News > Asia & Australia

Indonesia Polls Test Islamic Parties

By  Dandy Koswaraputra IOL Correspondent

"To attract people, an Islamic party must be able to identify their basic needs, not only feed them with jargons of Shari`ah," Minister Muhammad told IOL.

JAKARTA — The general elections are a critical test for Islamic parties which have been loosing ground to nationalist and secular parties in the world's most populous Muslim country.

"To attract the people, an Islamic party must be able to identify their basic needs, not only feed them with jargons of Shari`ah," Dr. Muhammad Sohibul Imam, central board member of the Islamic-rooted Prosperous Justice Party (PKS), told IslamOnline.net.

Some 171 million registered voters will go to the ballot boxes on April 9 to elect members of both chambers of parliament in the third general elections since the fall of the Suharto.

More than 38 parties, including seven Islamic parties, are contesting the polls, hoping to prove their relevance and gain enough votes to have a political clout.

"People don’t care for Islamic parties, they don’t care about Shari`ah," says Muhammad, the incumbent research and technology minister.

"Whoever can meet their basic needs, people will choose."

The PKS is closely associated with Islamic teachings, but according to it leadership it does not promote the mandatory implementation of Shari`ah.

It is known for its public opposition to political corruption, a stance that was a major factor in the party’s increased success in 2004.

It won 7.2 percent votes in the last election and has 45 out of 550 seats in parliament.

Only parties that achieve the electoral threshold of 2.5 percent of the cast votes or get at least 4.3 million voters will be awarded seats in the parliament.

Indonesia is the world's most populous Muslim nation with a population of 220 million, around 85 percent of them follows Islam.

It is categorized as the most democratic country in Southeast Asia.

Relevance

"Religious parties are not an issue anymore," Feery told IOL.
While some Islamic parties are changing tactics to be more appealing, others are sticking to the usual rhetoric to court conservative voters.

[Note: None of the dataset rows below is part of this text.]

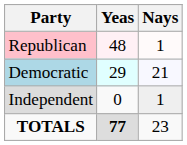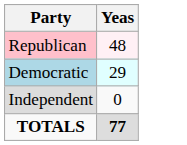- column: Nays | 1 | 21 | 1 | 23
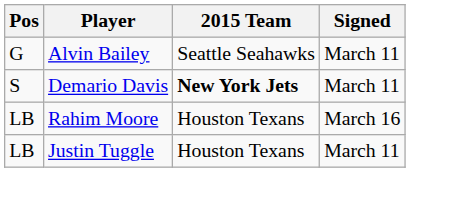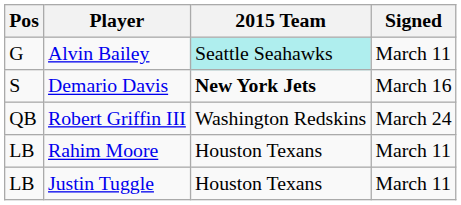Alvin Bailey | 2015 Team: no background -> paleturquoise background
Demario Davis | Signed: March 11 -> March 16
+ row: QB | Robert Griffin III | Washington Redskins | March 24
Rahim Moore | Signed: March 16 -> March 11
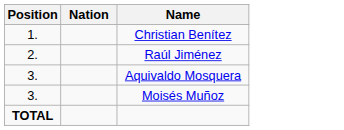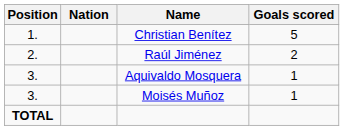+ column: Goals scored | 5 | 2 | 1 | 1
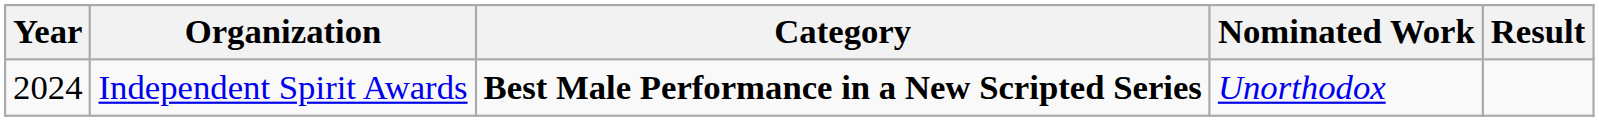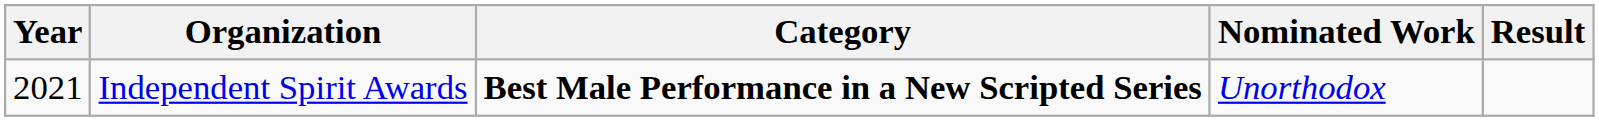Independent Spirit Awards | Year: 2024 -> 2021
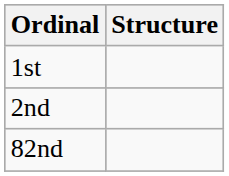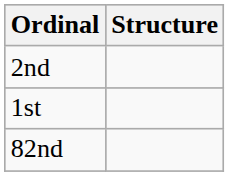rows swapped: 1st <-> 2nd
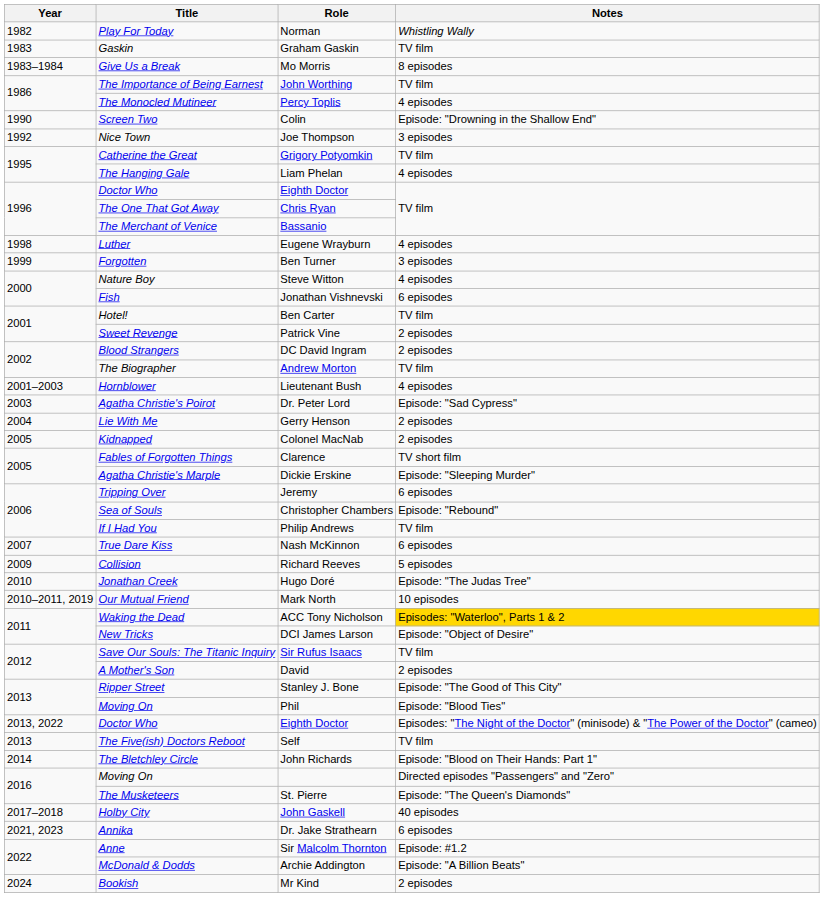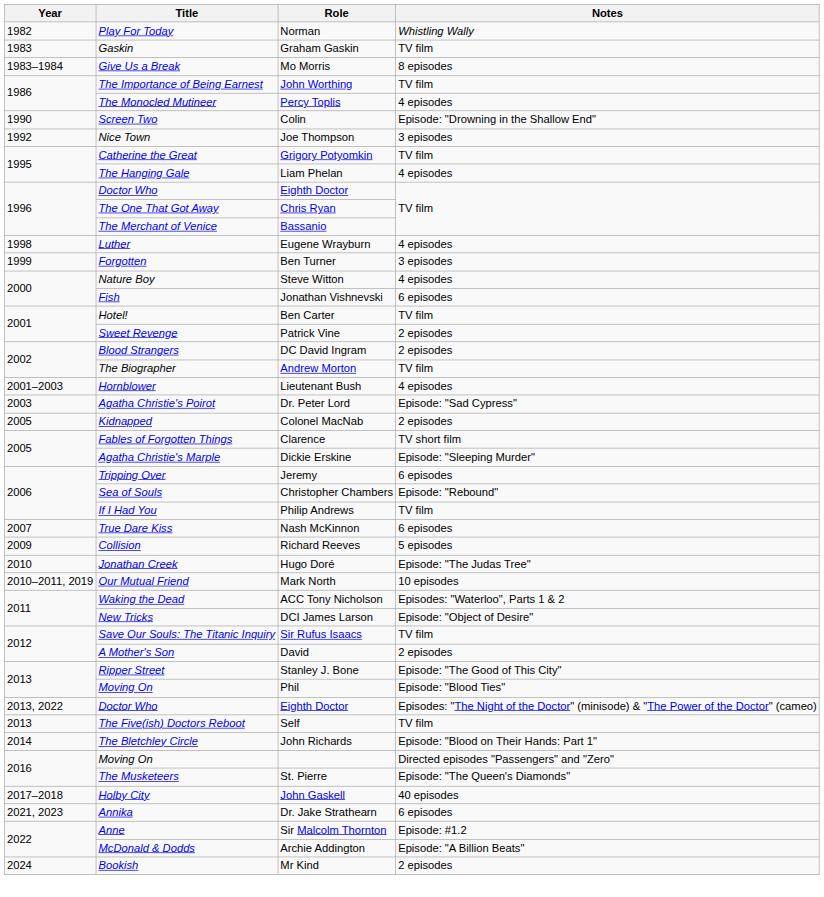- row: 2004 | Lie With Me | Gerry Henson | 2 episodes
ACC Tony Nicholson | Notes: gold background -> no background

"Ulamas must be involved in ruling the country," Ma’ruf Amin, chairman of the Supervisory Board of the Ulemas National Awakening Party (PKNU), told IOL.

PKNU is hoping to make enough gains to earn a bigger role in the country's politics.

But according to a survey by the Indonesian Survey Body (LSI), the PKS and the United Development Party (PPP) will be the only two Islamic parties to make it to the new legislature.

Ma’ruf, the PKNU leader, notes that Islamic parties lost ground in the 1970s, when Suharto dictated pluralism-religious to be the only ideology adopted by political parties.

"Since then, ulamas and Muslim prominent figures have been reluctant to involve in politics because Suharto did not allow using Islam as an ideology of any party."

Ma’ruf says his PKNU was established in a bid to bring back the golden age of Islamic parties marred by secular values.

But many politicians argue that PKNU, like other Islamic parties, will come up empty-handed.

"As we know sectarian parties never reached significant votes, so I don’t think it’s still relevant," Pramono Anung, secretary general of the nationalist-leftist Democratic Party of Struggle (PDI-P), told IOL.

Feery Mursyidan Baldan, deputy chairman of the secular Golkar Party of Vice President Yusuf Kalla, agrees.

"Religious parties are not an issue anymore," he told IOL.